╔══

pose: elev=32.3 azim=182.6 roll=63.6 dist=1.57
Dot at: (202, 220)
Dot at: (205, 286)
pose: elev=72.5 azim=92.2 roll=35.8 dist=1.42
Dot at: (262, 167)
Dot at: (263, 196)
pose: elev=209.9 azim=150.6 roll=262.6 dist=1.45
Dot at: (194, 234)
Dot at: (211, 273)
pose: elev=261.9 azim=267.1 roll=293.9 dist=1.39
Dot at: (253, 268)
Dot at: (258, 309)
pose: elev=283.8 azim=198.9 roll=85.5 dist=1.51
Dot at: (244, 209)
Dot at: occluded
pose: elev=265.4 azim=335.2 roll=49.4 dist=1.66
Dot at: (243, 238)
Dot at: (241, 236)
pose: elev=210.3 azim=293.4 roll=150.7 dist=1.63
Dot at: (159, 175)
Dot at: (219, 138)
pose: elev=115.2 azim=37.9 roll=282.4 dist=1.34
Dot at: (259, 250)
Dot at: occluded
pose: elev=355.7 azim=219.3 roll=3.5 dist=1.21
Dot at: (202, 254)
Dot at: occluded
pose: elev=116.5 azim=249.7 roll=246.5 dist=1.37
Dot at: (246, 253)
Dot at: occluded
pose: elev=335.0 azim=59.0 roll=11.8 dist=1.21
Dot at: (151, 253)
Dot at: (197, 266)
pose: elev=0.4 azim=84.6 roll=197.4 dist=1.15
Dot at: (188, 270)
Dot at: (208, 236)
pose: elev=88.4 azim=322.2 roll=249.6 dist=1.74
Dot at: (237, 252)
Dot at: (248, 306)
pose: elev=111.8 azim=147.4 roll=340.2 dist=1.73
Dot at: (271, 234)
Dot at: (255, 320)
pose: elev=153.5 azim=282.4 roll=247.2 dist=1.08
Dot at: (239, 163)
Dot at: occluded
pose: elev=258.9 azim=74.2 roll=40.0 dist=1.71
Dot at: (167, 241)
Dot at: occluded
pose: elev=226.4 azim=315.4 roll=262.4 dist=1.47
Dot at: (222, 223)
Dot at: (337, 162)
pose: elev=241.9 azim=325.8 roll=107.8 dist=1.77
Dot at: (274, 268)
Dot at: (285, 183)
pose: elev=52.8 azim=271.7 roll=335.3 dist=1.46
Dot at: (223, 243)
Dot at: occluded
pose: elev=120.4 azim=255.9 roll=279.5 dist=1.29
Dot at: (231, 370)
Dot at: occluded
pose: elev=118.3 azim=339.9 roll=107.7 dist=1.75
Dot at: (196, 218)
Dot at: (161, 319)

╚══

Reproduce the listing above, replacing "pose" with "view" everywhere it occurs and leaving every other character unchanged.

## Problem solution
view: elev=32.3 azim=182.6 roll=63.6 dist=1.57
Dot at: (202, 220)
Dot at: (205, 286)
view: elev=72.5 azim=92.2 roll=35.8 dist=1.42
Dot at: (262, 167)
Dot at: (263, 196)
view: elev=209.9 azim=150.6 roll=262.6 dist=1.45
Dot at: (194, 234)
Dot at: (211, 273)
view: elev=261.9 azim=267.1 roll=293.9 dist=1.39
Dot at: (253, 268)
Dot at: (258, 309)
view: elev=283.8 azim=198.9 roll=85.5 dist=1.51
Dot at: (244, 209)
Dot at: occluded
view: elev=265.4 azim=335.2 roll=49.4 dist=1.66
Dot at: (243, 238)
Dot at: (241, 236)
view: elev=210.3 azim=293.4 roll=150.7 dist=1.63
Dot at: (159, 175)
Dot at: (219, 138)
view: elev=115.2 azim=37.9 roll=282.4 dist=1.34
Dot at: (259, 250)
Dot at: occluded
view: elev=355.7 azim=219.3 roll=3.5 dist=1.21
Dot at: (202, 254)
Dot at: occluded
view: elev=116.5 azim=249.7 roll=246.5 dist=1.37
Dot at: (246, 253)
Dot at: occluded
view: elev=335.0 azim=59.0 roll=11.8 dist=1.21
Dot at: (151, 253)
Dot at: (197, 266)
view: elev=0.4 azim=84.6 roll=197.4 dist=1.15
Dot at: (188, 270)
Dot at: (208, 236)
view: elev=88.4 azim=322.2 roll=249.6 dist=1.74
Dot at: (237, 252)
Dot at: (248, 306)
view: elev=111.8 azim=147.4 roll=340.2 dist=1.73
Dot at: (271, 234)
Dot at: (255, 320)
view: elev=153.5 azim=282.4 roll=247.2 dist=1.08
Dot at: (239, 163)
Dot at: occluded
view: elev=258.9 azim=74.2 roll=40.0 dist=1.71
Dot at: (167, 241)
Dot at: occluded
view: elev=226.4 azim=315.4 roll=262.4 dist=1.47
Dot at: (222, 223)
Dot at: (337, 162)
view: elev=241.9 azim=325.8 roll=107.8 dist=1.77
Dot at: (274, 268)
Dot at: (285, 183)
view: elev=52.8 azim=271.7 roll=335.3 dist=1.46
Dot at: (223, 243)
Dot at: occluded
view: elev=120.4 azim=255.9 roll=279.5 dist=1.29
Dot at: (231, 370)
Dot at: occluded
view: elev=118.3 azim=339.9 roll=107.7 dist=1.75
Dot at: (196, 218)
Dot at: (161, 319)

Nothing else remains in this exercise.